*** RECORDS PROVIDED Section Begins ***

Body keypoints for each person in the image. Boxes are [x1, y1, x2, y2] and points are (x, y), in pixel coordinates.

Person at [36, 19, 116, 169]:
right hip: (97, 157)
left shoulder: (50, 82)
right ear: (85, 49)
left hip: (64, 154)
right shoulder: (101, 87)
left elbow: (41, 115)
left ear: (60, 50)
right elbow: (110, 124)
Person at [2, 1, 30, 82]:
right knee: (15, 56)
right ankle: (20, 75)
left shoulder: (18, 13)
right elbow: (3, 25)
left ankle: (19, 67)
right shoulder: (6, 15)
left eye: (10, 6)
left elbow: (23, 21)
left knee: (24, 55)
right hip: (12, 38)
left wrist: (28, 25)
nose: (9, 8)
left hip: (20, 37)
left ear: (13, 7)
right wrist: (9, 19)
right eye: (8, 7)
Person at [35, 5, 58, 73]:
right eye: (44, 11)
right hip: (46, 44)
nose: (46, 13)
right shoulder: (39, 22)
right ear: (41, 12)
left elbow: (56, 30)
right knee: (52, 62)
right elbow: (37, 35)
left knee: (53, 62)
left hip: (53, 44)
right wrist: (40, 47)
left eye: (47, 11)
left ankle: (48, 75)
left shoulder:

*** RECORDS PROVIDED Section Ends ***

## WHAT IS BEING ASKED
All records above must be set down exactly, please.

## WRITTEN REPLY
Body keypoints for each person in the image. Boxes are [x1, y1, x2, y2] and points are (x, y), in pixel coordinates.

Person at [36, 19, 116, 169]:
right hip: (97, 157)
left shoulder: (50, 82)
right ear: (85, 49)
left hip: (64, 154)
right shoulder: (101, 87)
left elbow: (41, 115)
left ear: (60, 50)
right elbow: (110, 124)
Person at [2, 1, 30, 82]:
right knee: (15, 56)
right ankle: (20, 75)
left shoulder: (18, 13)
right elbow: (3, 25)
left ankle: (19, 67)
right shoulder: (6, 15)
left eye: (10, 6)
left elbow: (23, 21)
left knee: (24, 55)
right hip: (12, 38)
left wrist: (28, 25)
nose: (9, 8)
left hip: (20, 37)
left ear: (13, 7)
right wrist: (9, 19)
right eye: (8, 7)
Person at [35, 5, 58, 73]:
right eye: (44, 11)
right hip: (46, 44)
nose: (46, 13)
right shoulder: (39, 22)
right ear: (41, 12)
left elbow: (56, 30)
right knee: (52, 62)
right elbow: (37, 35)
left knee: (53, 62)
left hip: (53, 44)
right wrist: (40, 47)
left eye: (47, 11)
left ankle: (48, 75)
left shoulder:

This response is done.